Scalaimplicit val sortIntegersByString = new Ordering [Int] {override def compare (a: Int, b: Int) = a.toString.compare (b.toString)} rdd.sortByKey () javaclass IntegerComparator implements Comparator {public int compare (Integer a, Integer b) {return String.valueOf (a) .compareto (String.valueOf (b))}} rdd.sortByKey (new IntegerComparator ()); pythonrdd.sortByKey (ascending=True, numPartitions=None, keyfunc=lambda x: str (x)) Pair RDD Action Operation

, like the conversion operation, all the action operations supported by the basic RDD are available on pair RDD. In addition, Pair RDD provides some additional action operations.
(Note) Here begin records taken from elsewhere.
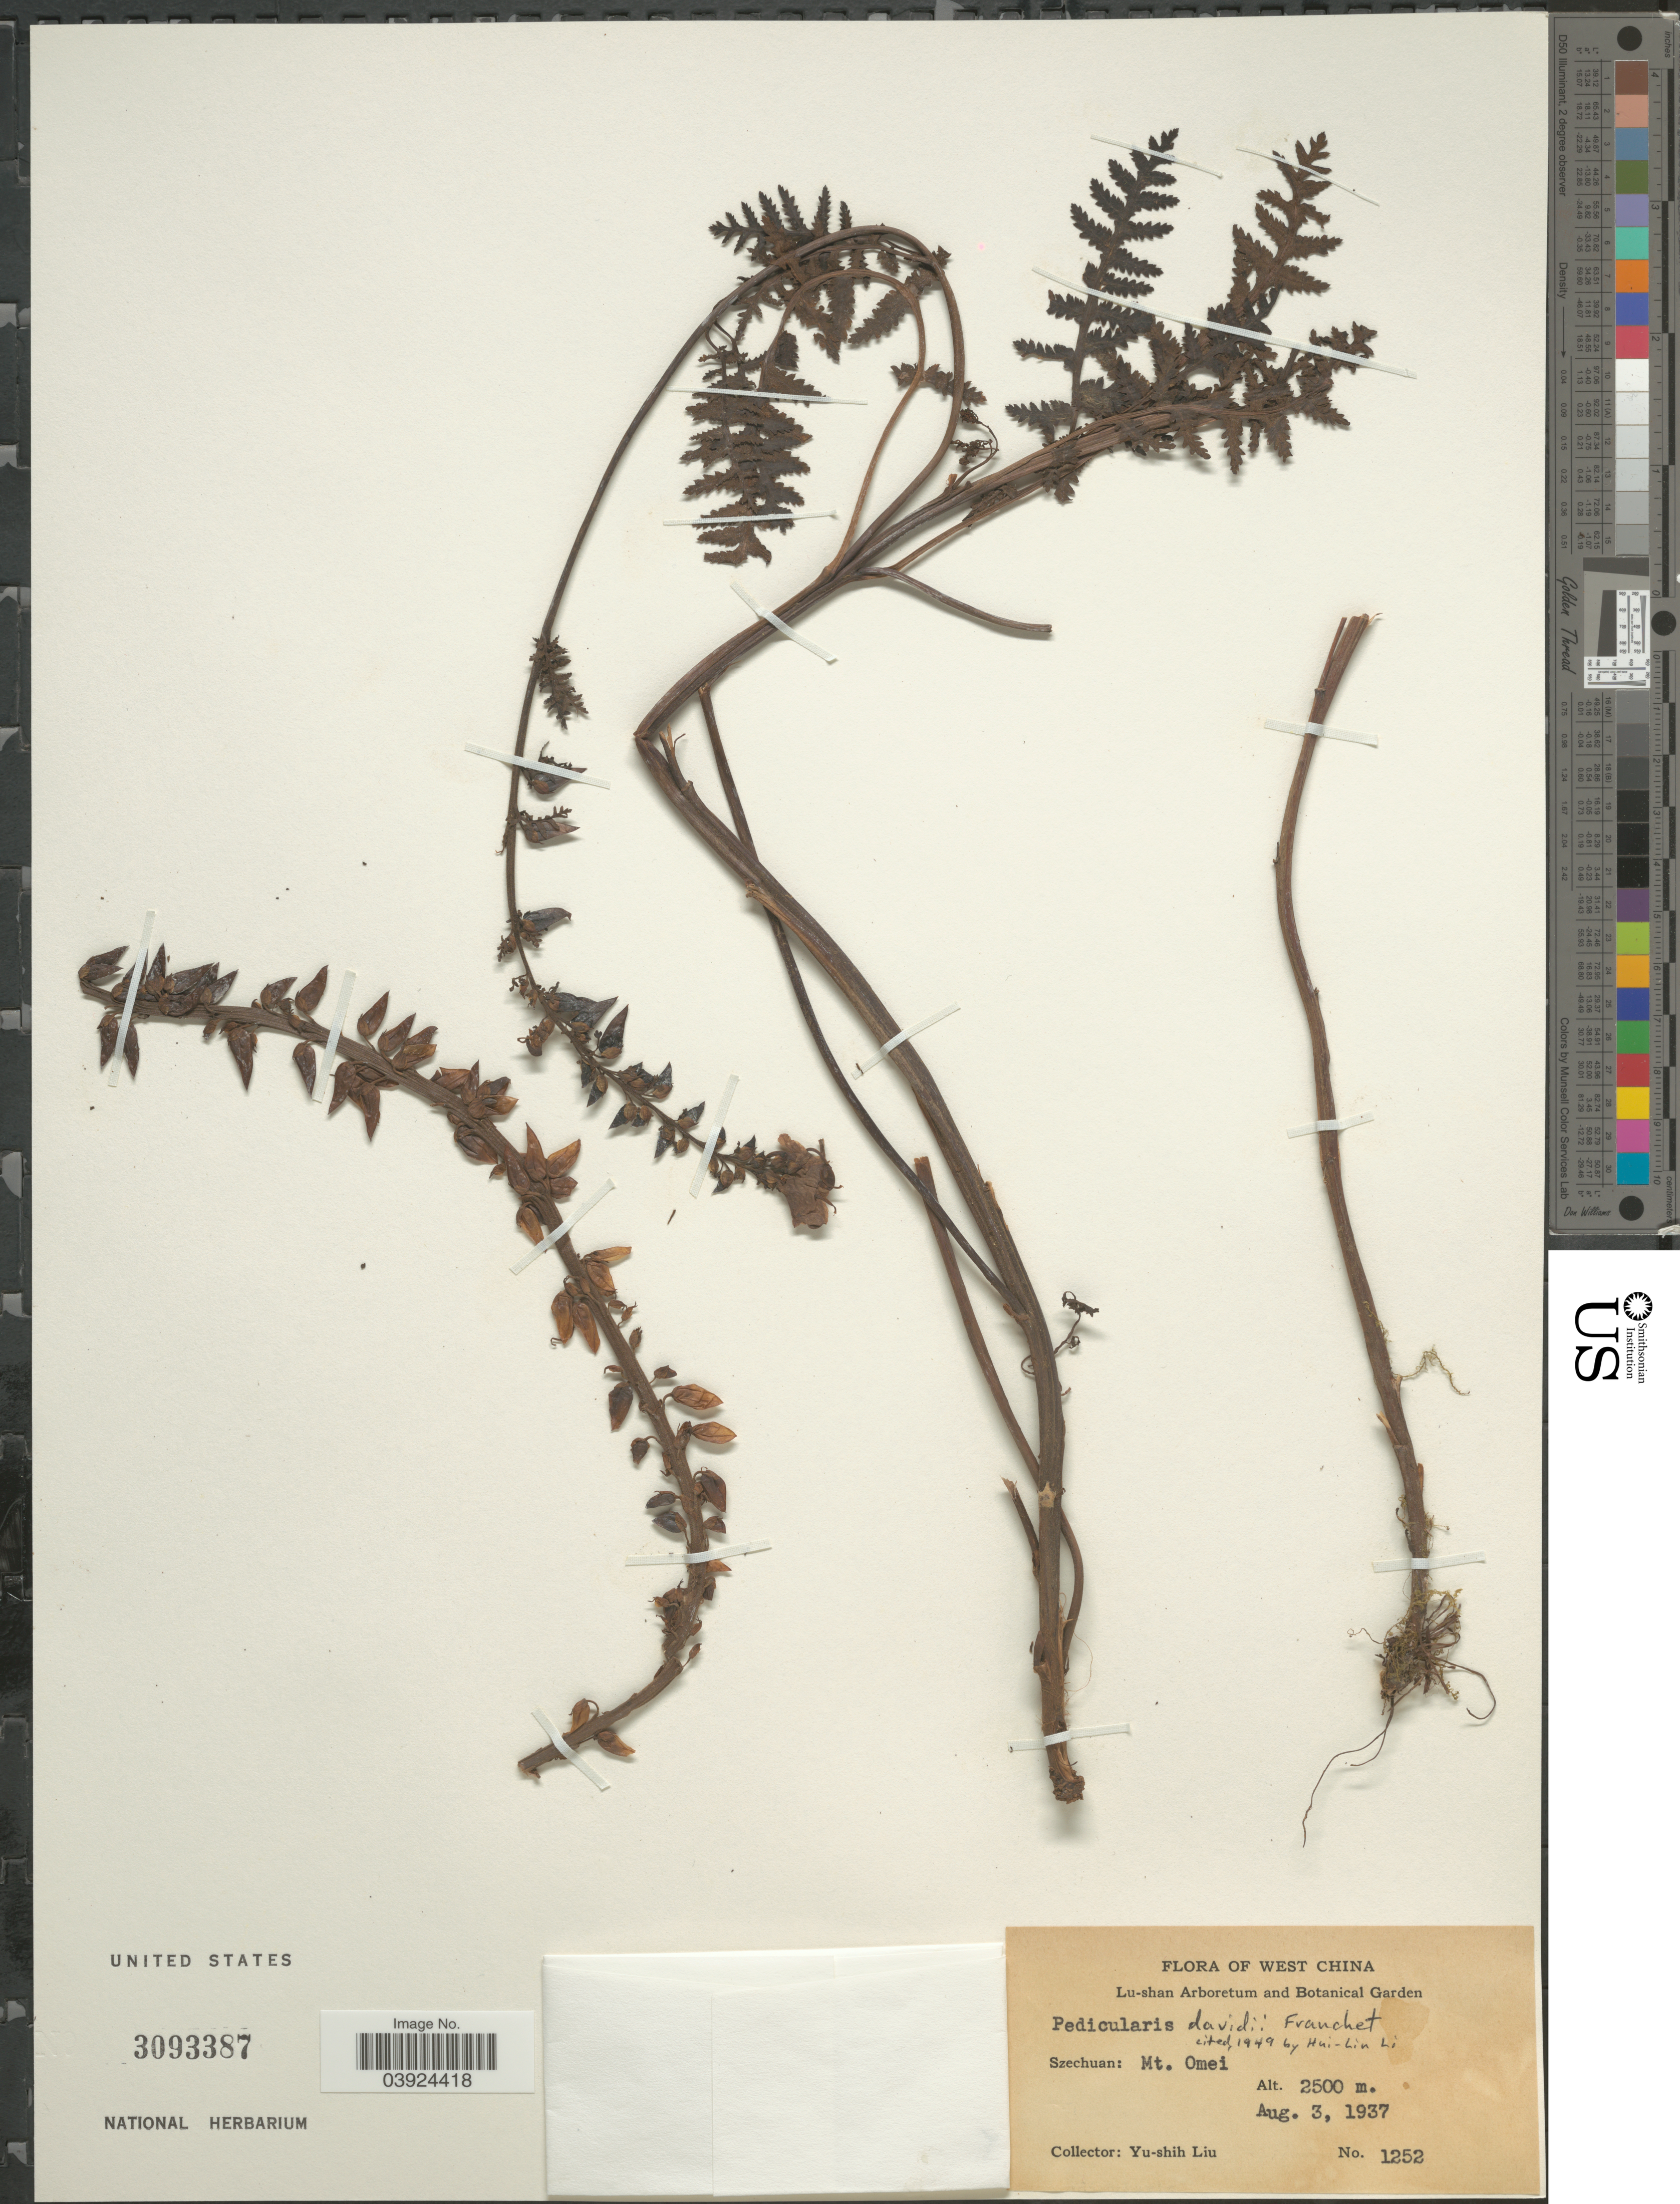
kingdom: Plantae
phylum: Tracheophyta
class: Magnoliopsida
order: Lamiales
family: Orobanchaceae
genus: Pedicularis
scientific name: Pedicularis davidii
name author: Franch.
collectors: Y.-S. Liu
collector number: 1252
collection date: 1937-08-03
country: China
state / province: Sichuan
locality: West China. Szechuan: Mt. Omei.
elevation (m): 2500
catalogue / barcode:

Example countByKey counts the elements corresponding to each key separately rdd.countByKey () collectAsMap returns the result in the form of a mapping table rdd.collectAsMap () lookup (key) returns all values rdd.lookup (3) corresponding to the specified key

Loyal to technology, love sharing. Welcome to the official account: java big data programming to learn more technical content.

Welcome to subscribe "Shulou Technology Information " to get latest news, interesting things and hot topics in the IT industry, and controls the hottest and latest Internet news, technology news and IT industry trends.

*The comments in the above article only represent the author's personal views and do not represent the views and positions of this website. If you have more insights, please feel free to contribute and share.